For more than 200 years, one of New England's largest elm trees was tucked away on the corner of Yankee Drive and East Main Street in Yarmouth, Maine. It stood quietly on a hill in the small town, its branches stretching as high as 110 feet.
But just after 11:45 a.m. today, the tree was cut down, landing with a thump on the snow-covered ground below, losing a long battle with Dutch elm disease.
"Herbie's down," Marcia Noyes, director of Yarmouth's community services, said by phone this afternoon. "It was a remarkable process actually. It was pretty amazing to watch."

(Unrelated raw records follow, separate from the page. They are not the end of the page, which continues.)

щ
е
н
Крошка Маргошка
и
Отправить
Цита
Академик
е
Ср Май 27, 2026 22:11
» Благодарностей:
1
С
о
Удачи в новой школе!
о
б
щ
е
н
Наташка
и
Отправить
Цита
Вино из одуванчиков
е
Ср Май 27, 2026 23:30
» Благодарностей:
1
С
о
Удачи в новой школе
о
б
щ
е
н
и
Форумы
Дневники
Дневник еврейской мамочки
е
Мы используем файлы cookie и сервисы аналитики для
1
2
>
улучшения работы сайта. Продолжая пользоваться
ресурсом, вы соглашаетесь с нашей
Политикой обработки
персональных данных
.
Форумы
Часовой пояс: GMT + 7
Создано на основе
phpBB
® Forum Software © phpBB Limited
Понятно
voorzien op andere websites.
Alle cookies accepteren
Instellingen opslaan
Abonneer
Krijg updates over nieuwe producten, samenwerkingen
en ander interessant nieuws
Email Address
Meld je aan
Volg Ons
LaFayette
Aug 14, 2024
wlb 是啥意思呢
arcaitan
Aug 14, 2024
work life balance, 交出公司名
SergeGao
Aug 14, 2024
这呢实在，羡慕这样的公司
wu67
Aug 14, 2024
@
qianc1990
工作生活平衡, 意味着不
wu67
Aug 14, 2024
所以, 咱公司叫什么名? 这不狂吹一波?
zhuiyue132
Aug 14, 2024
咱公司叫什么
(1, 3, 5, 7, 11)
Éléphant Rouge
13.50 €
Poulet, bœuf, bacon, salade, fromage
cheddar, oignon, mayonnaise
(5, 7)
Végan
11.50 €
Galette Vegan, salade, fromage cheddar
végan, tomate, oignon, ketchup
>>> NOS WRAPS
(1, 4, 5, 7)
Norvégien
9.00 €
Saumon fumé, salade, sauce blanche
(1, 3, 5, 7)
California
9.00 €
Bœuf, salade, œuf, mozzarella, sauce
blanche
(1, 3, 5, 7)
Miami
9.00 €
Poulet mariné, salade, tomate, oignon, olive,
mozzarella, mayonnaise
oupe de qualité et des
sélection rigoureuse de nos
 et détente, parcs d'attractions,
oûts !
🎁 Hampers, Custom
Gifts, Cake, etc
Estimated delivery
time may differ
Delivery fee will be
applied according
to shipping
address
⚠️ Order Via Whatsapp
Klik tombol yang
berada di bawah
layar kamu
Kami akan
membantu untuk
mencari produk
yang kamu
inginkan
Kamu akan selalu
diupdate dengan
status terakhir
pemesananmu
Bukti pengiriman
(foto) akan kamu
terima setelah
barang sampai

Near the end of the process, Herbie's long-time caretaker Frank Knight joined the crowd of residents gathered beside the tree. Knight, the town?s former volunteer tree warden, cared for the tree for over 50 years. He is now 101.
When Knight took up his post as warden, Noyes said, several hundred elms lined the streets in Yarmouth. After Dutch elm disease hit, Knight took it upon himself to help Herbie survive recurring bouts of the fungus.
"Without Frank, this tree wouldn't have made it these last 50 years," Noyes said.
She said Knight was attracted to the tree because of its size, grandeur, and age.
"In its heyday, it was quite a magnificent tree," she said.
Noyes said Knight was there Tuesday to help representatives from the Maine Forest Service count Herbie's rings. Although the tree was originally estimated to be around 240 years old, the group now believes it is 212.
A more precise age will be available when the stump is dried and sanded.
"Herbie's certainly a treasure here in Yarmouth," Noyes said. "Anyone who's from the area or near the area knows about Herbie. I'd say it's considered a regional treasure as well."